* **Goal of the exercise**
Find the line containing "Кредит під заставу Нерухомості" in the records below. Copy exactly that line and each one after it, ending at the line containing "サットモザイク画像、世界衛星モザイク画像", and nothing more.

□ □ □ □

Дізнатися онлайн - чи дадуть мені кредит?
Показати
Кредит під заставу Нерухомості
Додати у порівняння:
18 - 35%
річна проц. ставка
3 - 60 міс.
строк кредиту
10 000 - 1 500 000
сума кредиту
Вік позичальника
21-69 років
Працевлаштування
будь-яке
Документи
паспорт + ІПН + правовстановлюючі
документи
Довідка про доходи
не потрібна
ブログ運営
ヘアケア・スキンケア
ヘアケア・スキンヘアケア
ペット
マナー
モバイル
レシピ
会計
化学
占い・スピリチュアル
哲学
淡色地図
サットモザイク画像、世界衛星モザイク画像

□ □ □ □

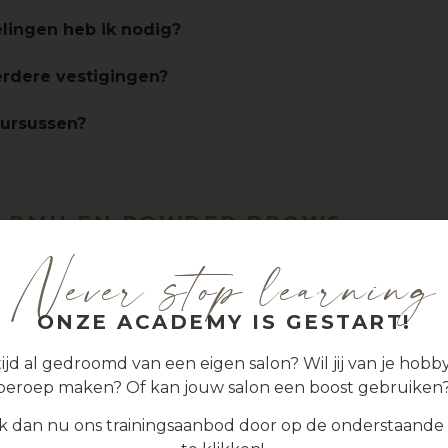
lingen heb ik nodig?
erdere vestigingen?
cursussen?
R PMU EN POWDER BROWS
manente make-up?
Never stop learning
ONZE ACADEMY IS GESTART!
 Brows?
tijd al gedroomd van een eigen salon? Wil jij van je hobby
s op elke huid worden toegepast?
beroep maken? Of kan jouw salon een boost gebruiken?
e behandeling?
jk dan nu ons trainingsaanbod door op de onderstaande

□ □ □ □

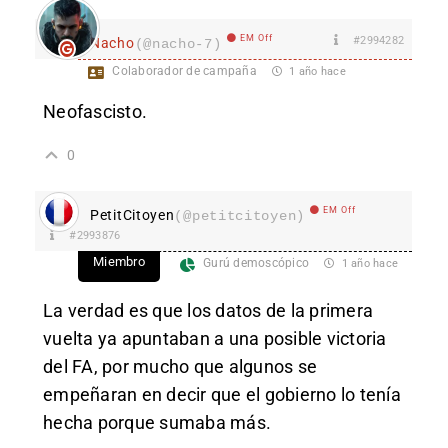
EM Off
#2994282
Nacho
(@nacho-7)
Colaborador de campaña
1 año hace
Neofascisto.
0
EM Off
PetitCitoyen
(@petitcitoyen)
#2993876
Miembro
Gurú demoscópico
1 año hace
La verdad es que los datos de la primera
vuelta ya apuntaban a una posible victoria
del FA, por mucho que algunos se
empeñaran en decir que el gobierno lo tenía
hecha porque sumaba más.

□ □ □ □

* **Solution to the exercise**
Кредит під заставу Нерухомості
Додати у порівняння:
18 - 35%
річна проц. ставка
3 - 60 міс.
строк кредиту
10 000 - 1 500 000
сума кредиту
Вік позичальника
21-69 років
Працевлаштування
будь-яке
Документи
паспорт + ІПН + правовстановлюючі
документи
Довідка про доходи
не потрібна
ブログ運営
ヘアケア・スキンケア
ヘアケア・スキンヘアケア
ペット
マナー
モバイル
レシピ
会計
化学
占い・スピリチュアル
哲学
淡色地図
サットモザイク画像、世界衛星モザイク画像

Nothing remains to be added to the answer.